▶ Exercise set:
a - Summarize the forum post on running two-stage voice recognition on an ESP32 in two sentences.
b - Transcribe the part of the forum post on two-stage voice recognition on an ESP32 that opens with the words containing "1. Deployment Structure: What" and closes with "a single firmware?".
━━ Document passage
Multi-stage inference on ESP32: Wakeword (KWS) followed by Command Classification

Context/Use case: I am working on a project using an ESP32 where I need to implement a two-stage voice recognition system:

  1. Stage 1 (Always-on): A Wakeword model (Keyword Spotting) similar to “Alexa” or “Siri”.
  2. Stage 2 (Action): A Command Classification model that is triggered only after the specific wakeword is detected in Stage 1.

Details: My goal is to have the ESP32 listening for the wakeword. Once detected, the system should switch context and run the second model to interpret the specific command/action the user wants to perform.

Questions:

  1. Deployment Structure: What is the best practice to deploy two different models on the same ESP32 using Edge Impulse?
  2. SDK Management: Do I need to export and include two separate C++ libraries (SDKs), one for each project? I am concerned about code size and potential conflicts. Is there a “cleaner” way to combine two impulses in a single firmware?
  3. Memory Management: Since the ESP32 has limited RAM, do you have any suggestions on how to manage the Tensor Arena allocation when switching between these two models to avoid memory overflow?

Hello @Betao very interesting project!
━━━━
━━ Study material
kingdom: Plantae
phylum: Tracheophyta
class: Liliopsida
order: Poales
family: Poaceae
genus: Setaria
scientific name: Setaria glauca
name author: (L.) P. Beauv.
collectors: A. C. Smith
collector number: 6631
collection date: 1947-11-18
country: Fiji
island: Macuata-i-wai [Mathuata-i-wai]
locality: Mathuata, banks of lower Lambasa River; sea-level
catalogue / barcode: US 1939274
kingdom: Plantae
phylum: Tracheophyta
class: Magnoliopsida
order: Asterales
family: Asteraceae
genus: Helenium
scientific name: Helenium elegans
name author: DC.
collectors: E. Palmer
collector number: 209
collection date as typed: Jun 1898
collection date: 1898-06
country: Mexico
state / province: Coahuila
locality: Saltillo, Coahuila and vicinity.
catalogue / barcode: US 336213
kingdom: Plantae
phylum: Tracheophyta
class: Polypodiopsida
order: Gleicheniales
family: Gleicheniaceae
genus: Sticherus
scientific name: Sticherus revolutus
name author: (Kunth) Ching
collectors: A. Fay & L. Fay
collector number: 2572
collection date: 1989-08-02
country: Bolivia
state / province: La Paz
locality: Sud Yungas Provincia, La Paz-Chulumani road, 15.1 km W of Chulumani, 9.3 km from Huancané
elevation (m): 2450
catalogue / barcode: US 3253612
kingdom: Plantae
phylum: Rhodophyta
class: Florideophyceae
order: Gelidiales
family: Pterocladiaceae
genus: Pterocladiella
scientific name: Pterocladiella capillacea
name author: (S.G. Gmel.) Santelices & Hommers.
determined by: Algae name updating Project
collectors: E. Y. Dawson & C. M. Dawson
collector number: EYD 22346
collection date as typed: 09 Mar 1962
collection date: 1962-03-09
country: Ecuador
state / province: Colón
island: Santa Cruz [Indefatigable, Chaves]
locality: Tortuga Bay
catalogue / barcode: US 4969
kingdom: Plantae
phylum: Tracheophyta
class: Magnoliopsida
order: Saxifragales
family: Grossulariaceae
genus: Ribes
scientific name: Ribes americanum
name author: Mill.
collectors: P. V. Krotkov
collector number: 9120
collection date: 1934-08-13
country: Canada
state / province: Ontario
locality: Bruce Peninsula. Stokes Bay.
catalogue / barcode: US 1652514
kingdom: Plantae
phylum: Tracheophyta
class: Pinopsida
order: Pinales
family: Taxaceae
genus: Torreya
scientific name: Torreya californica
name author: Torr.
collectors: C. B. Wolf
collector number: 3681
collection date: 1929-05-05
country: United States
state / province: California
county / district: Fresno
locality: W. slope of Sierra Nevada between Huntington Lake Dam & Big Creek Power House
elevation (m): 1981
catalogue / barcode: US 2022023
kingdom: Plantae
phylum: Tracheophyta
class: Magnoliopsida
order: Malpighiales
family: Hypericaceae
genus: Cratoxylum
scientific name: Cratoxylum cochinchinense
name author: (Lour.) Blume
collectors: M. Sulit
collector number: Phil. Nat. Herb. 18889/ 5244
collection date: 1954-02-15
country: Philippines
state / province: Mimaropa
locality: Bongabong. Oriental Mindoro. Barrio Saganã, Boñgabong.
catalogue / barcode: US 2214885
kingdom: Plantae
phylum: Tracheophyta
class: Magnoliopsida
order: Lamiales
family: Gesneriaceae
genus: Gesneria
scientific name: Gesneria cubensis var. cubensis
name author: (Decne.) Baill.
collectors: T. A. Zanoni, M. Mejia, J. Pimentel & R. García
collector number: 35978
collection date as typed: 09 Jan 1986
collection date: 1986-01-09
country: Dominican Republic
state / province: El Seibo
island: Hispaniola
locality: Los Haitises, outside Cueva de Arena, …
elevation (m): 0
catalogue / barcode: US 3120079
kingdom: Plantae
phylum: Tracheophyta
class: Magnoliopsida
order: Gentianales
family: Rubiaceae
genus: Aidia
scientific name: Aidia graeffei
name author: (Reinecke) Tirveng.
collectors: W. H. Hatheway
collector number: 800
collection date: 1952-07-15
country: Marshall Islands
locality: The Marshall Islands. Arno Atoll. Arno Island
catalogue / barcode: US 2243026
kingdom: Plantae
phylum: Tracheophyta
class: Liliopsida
━━━━
▶ Answers to the exercises:
a - The poster is building a two-stage voice recognition system on an ESP32, in which an always-on wakeword model listens continuously and a command classification model runs only after the wakeword is detected. The poster asks about best practice for deploying two models on one ESP32 with Edge Impulse, whether two separate C++ libraries must be exported and included despite concerns about code size and conflicts, and how to manage Tensor Arena allocation when switching models to avoid memory overflow.

b -
1. Deployment Structure: What is the best practice to deploy two different models on the same ESP32 using Edge Impulse?
  2. SDK Management: Do I need to export and include two separate C++ libraries (SDKs), one for each project? I am concerned about code size and potential conflicts. Is there a “cleaner” way to combine two impulses in a single firmware?